> **Written task**: Every record must be output verbatim in the reply.

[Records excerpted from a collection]
○ ○ ○ ○ ○

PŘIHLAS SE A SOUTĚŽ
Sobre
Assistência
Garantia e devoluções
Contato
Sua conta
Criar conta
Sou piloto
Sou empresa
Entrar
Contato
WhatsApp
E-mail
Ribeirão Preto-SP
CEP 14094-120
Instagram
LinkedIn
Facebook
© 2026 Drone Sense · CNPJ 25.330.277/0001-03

○ ○ ○ ○ ○

> **Answer for the task**:
PŘIHLAS SE A SOUTĚŽ
Sobre
Assistência
Garantia e devoluções
Contato
Sua conta
Criar conta
Sou piloto
Sou empresa
Entrar
Contato
WhatsApp
E-mail
Ribeirão Preto-SP
CEP 14094-120
Instagram
LinkedIn
Facebook
© 2026 Drone Sense · CNPJ 25.330.277/0001-03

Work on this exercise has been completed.